Senator Bernie Sanders of Vermont proposed a new corporate tax on Monday that would penalize some of the country’s largest companies if they did not narrow the gap between what they pay their chief executives and what they pay their workers.

The proposal is the latest measure from Mr. Sanders aimed at reducing income equality — a pillar of his campaign for the Democratic nomination for president.

It is also the latest example of the commitment by Mr. Sanders and his leading progressive rival, Senator Elizabeth Warren of Massachusetts, to use America’s tax system to address the wide gulf between ordinary Americans and the rich.

“The American people are sick and tired of corporate C.E.O.s who now make 300 times more than their average employees, while they give themselves huge bonuses and cut back on the health care and pension benefits of their employees,” Mr.

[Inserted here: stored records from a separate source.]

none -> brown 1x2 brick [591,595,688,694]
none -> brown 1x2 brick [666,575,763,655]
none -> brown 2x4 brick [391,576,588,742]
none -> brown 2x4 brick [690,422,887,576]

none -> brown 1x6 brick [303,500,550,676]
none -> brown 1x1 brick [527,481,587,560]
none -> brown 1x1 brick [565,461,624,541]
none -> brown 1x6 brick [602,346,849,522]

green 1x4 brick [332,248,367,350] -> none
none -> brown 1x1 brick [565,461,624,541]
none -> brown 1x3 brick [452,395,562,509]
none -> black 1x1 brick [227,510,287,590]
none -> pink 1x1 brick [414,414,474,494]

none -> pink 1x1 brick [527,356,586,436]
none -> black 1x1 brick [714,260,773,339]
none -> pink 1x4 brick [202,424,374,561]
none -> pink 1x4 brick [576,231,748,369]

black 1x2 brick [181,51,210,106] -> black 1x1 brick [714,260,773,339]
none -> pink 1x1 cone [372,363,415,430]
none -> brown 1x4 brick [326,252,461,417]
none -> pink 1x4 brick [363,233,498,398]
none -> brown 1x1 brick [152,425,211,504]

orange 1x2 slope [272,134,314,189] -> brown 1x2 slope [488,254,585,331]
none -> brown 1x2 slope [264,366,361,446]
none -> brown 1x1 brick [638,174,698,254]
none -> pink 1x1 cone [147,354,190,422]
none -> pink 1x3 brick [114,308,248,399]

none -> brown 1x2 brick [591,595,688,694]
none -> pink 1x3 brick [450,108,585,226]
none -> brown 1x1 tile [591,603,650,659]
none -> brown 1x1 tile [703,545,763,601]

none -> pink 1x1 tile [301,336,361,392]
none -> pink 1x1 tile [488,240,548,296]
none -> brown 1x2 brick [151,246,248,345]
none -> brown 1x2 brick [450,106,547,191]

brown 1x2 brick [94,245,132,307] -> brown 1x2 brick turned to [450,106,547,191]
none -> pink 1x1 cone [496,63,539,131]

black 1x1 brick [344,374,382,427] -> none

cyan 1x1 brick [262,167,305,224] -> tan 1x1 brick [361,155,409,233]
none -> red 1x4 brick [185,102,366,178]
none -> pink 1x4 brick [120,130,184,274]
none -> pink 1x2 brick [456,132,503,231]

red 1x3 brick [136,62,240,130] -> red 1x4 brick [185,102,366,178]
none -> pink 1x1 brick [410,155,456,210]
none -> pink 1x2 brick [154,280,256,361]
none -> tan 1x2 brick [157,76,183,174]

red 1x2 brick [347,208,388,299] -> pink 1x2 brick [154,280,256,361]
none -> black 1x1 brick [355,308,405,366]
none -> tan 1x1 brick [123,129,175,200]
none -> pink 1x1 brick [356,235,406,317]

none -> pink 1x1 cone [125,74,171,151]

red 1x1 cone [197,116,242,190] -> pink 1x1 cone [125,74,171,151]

Sanders said in a statement. “They want corporations to invest in their workers, not just dividends, stock buybacks and outrageous compensation packages to their executives.”

Mr. Sanders’s proposal would impose tax rate increases on companies whose chief executives make at least 50 times what their typical workers earn. The tax would apply to all private and publicly held corporations with annual revenue of more than $100 million, the Sanders campaign said.

The tax penalties would begin at half a percentage point for companies that compensate their highest-paid employees between 50 and 100 times as much as their typical workers, then escalate as the pay gap increases. The biggest penalty — 5 percentage points — would apply to companies that pay their top executives more than 500 times what they pay a typical worker.

Mr. Sanders’s campaign said that if current pay patterns continued, the plan would raise about $150 billion over the next decade; the revenue would be used to pay for a plan he released earlier this month to eliminate an estimated $81 billion in existing medical debt. He followed that three days later by proposing an annual tax on the fortunes of the richest Americans, an idea that Ms. Warren has made a centerpiece of her presidential bid.

The tax plans the two candidates have proposed would need to be passed by Congress to become law, an unlikely scenario if Republicans retain control of the Senate.

Together, Ms. Warren and Mr. Sanders have used the 2020 Democratic primary to offer up a substantial rethinking of the federal government’s approach to taxation that would shift more of the burden of paying for government toward the wealthy.

“At a time of massive income and wealth inequality, the American people are demanding that large, profitable corporations pay their fair share of taxes,” Mr. Sanders said in his statement on his corporate tax proposal. “It is time to send a message to corporate America: If you do not end your greed and corruption, we will end it for you.”

Ms. Warren also wants to change how the country’s most profitable corporations are taxed in order to ensure that they are paying their “fair share.” In April, she proposed a new tax on corporations that report more than $100 million in profits.

Ms. Warren has another proposal about big corporations, the Accountable Capitalism Act, that addresses executive compensation. The proposal would restrict when top executives can sell company shares, and it would require that workers elect at least 40 percent of a company’s board of directors.

Thomas Kaplan contributed reporting.